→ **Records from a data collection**
+--
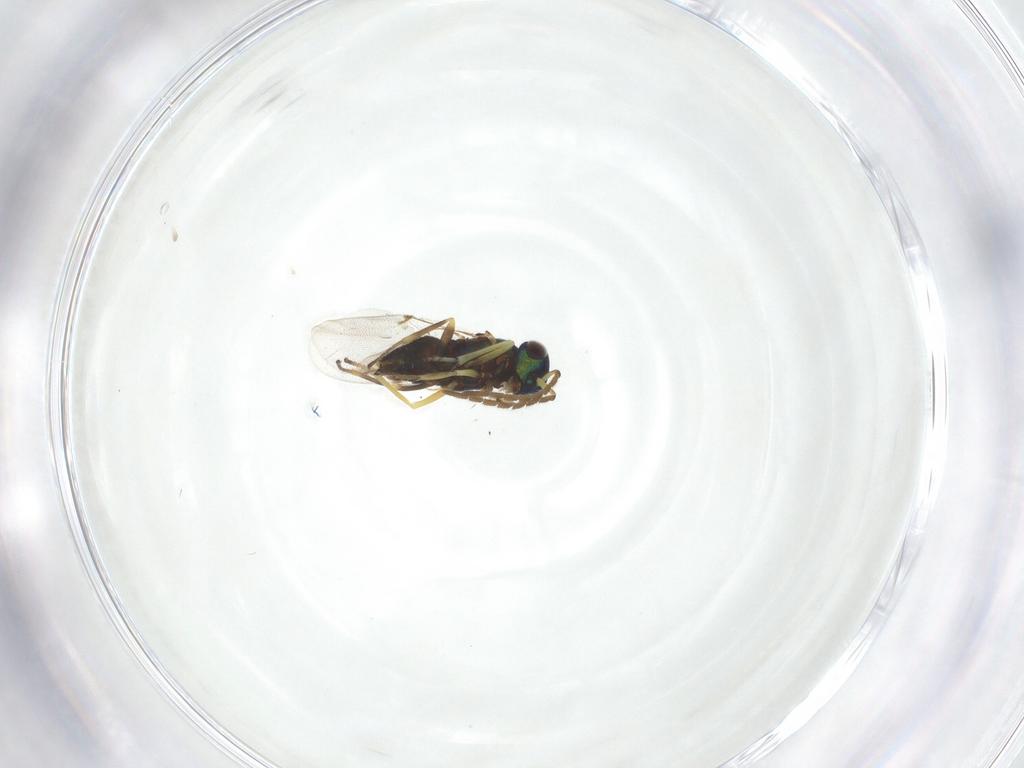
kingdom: Animalia
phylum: Arthropoda
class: Insecta
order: Hymenoptera
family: Encyrtidae
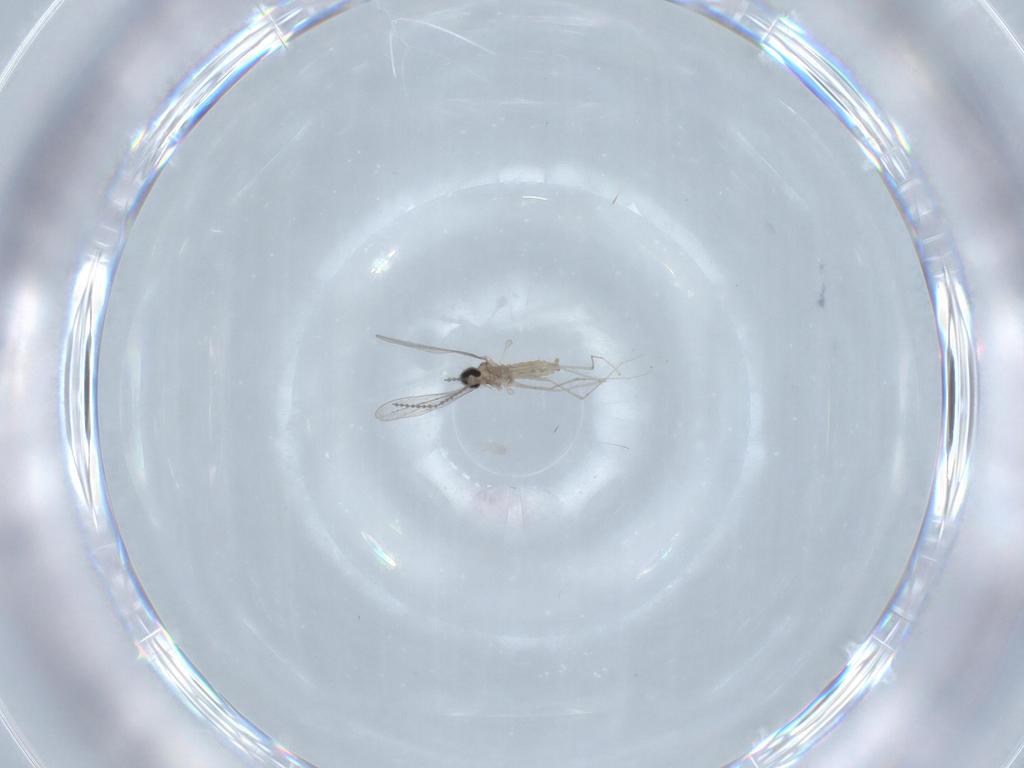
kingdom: Animalia
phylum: Arthropoda
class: Insecta
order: Diptera
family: Cecidomyiidae
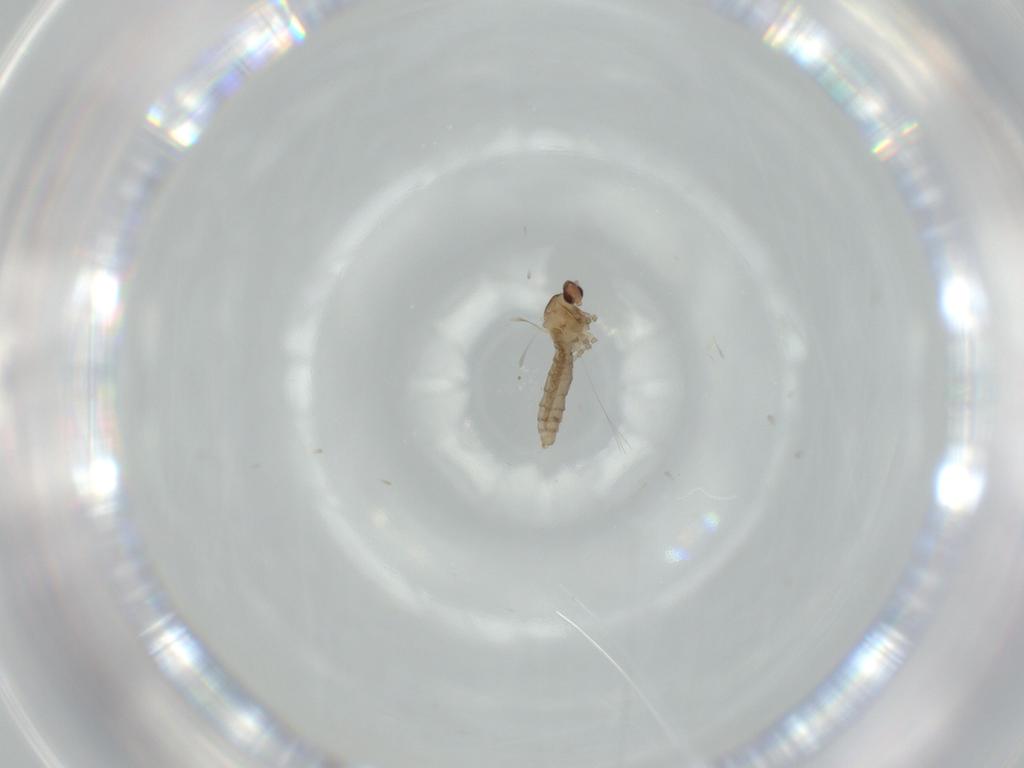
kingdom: Animalia
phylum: Arthropoda
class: Insecta
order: Diptera
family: Cecidomyiidae
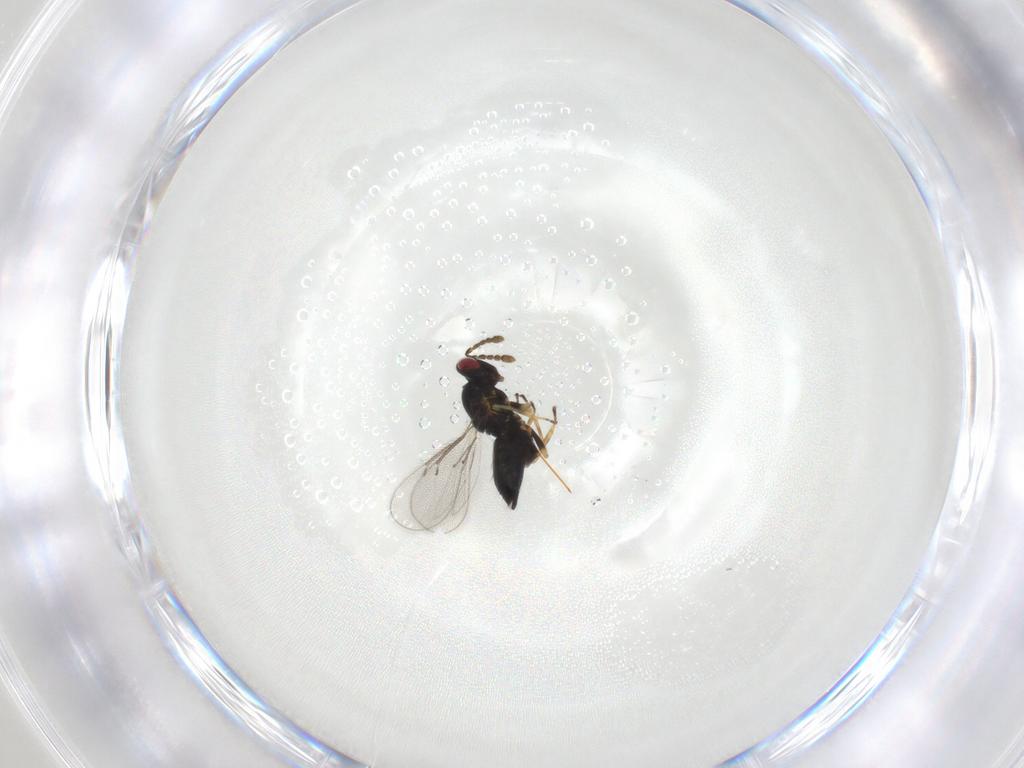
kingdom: Animalia
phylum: Arthropoda
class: Insecta
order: Hymenoptera
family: Eulophidae
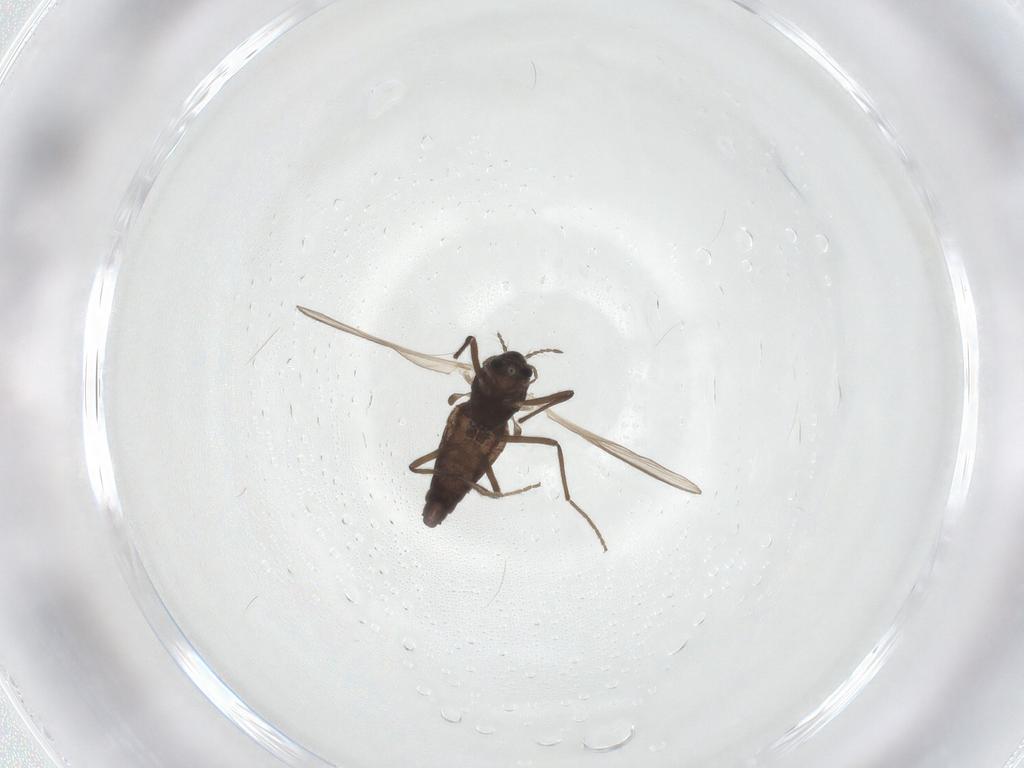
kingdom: Animalia
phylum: Arthropoda
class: Insecta
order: Diptera
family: Chironomidae
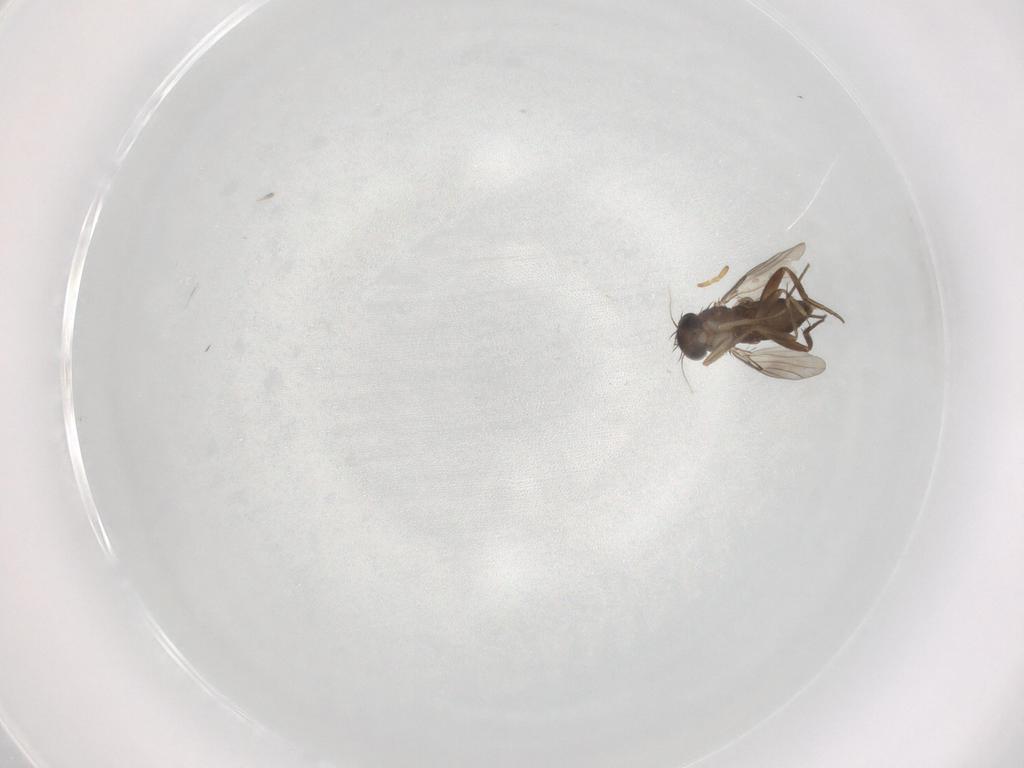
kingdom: Animalia
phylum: Arthropoda
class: Insecta
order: Diptera
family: Phoridae
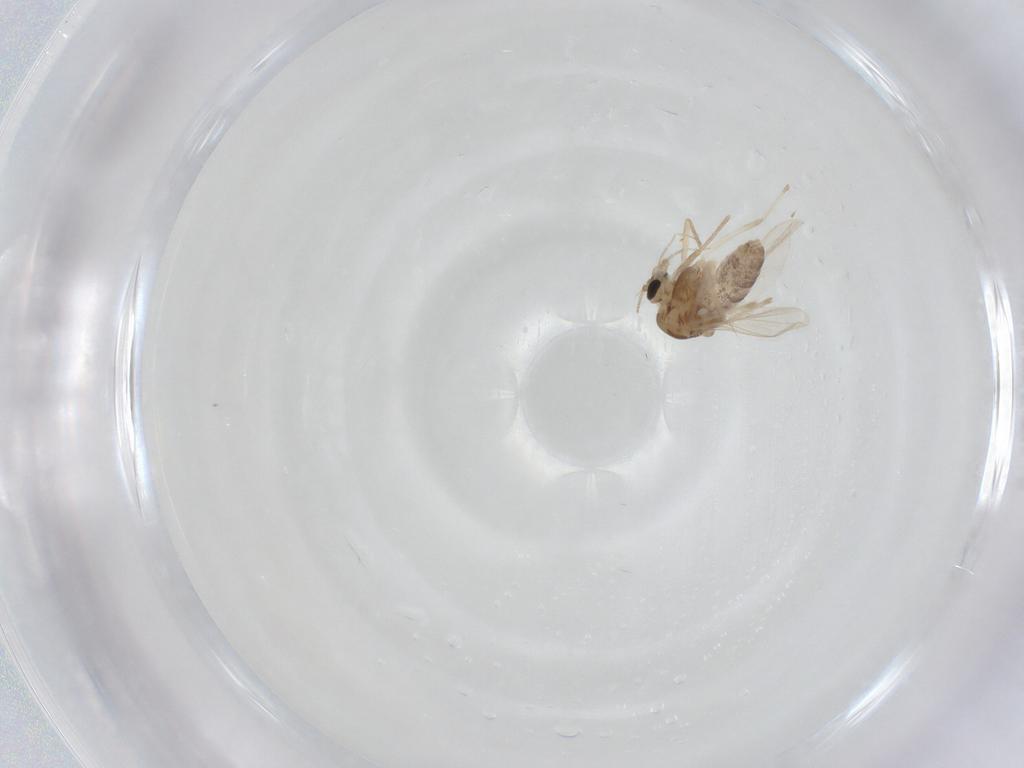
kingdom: Animalia
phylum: Arthropoda
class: Insecta
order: Diptera
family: Chironomidae
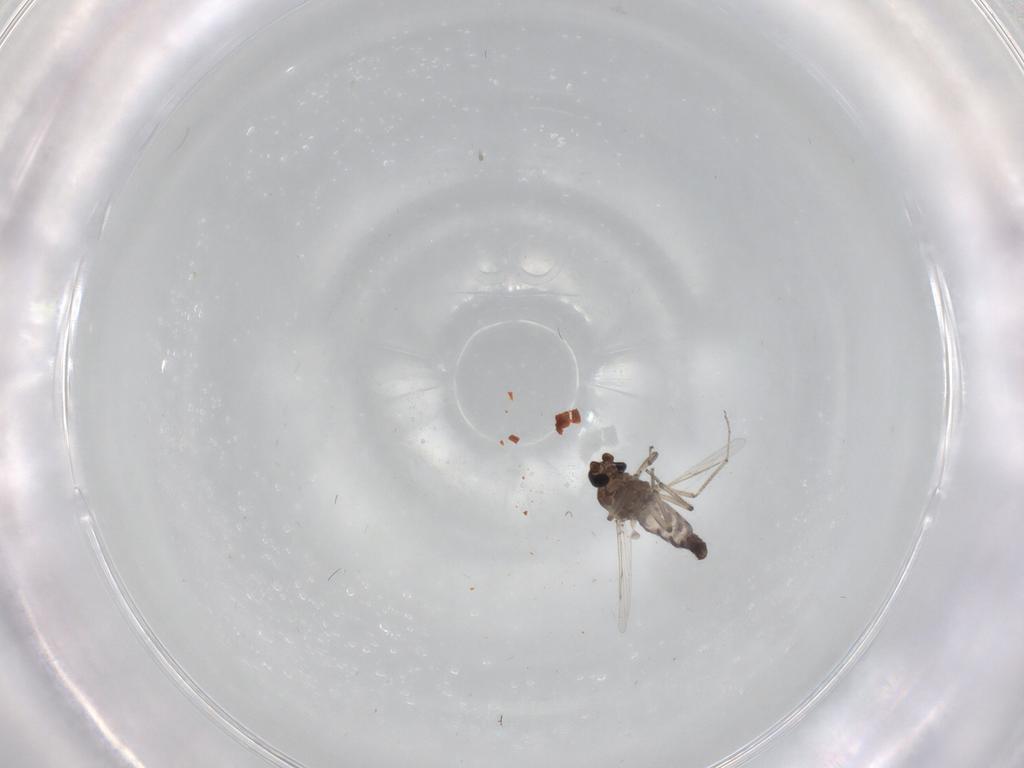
+--
Edit all of the lines above, changing every "order" to "Order" and leaving everything else as it is. Leave the pictures out of your answer.

kingdom: Animalia
phylum: Arthropoda
class: Insecta
Order: Hymenoptera
family: Encyrtidae
kingdom: Animalia
phylum: Arthropoda
class: Insecta
Order: Diptera
family: Cecidomyiidae
kingdom: Animalia
phylum: Arthropoda
class: Insecta
Order: Diptera
family: Cecidomyiidae
kingdom: Animalia
phylum: Arthropoda
class: Insecta
Order: Hymenoptera
family: Eulophidae
kingdom: Animalia
phylum: Arthropoda
class: Insecta
Order: Diptera
family: Chironomidae
kingdom: Animalia
phylum: Arthropoda
class: Insecta
Order: Diptera
family: Phoridae
kingdom: Animalia
phylum: Arthropoda
class: Insecta
Order: Diptera
family: Chironomidae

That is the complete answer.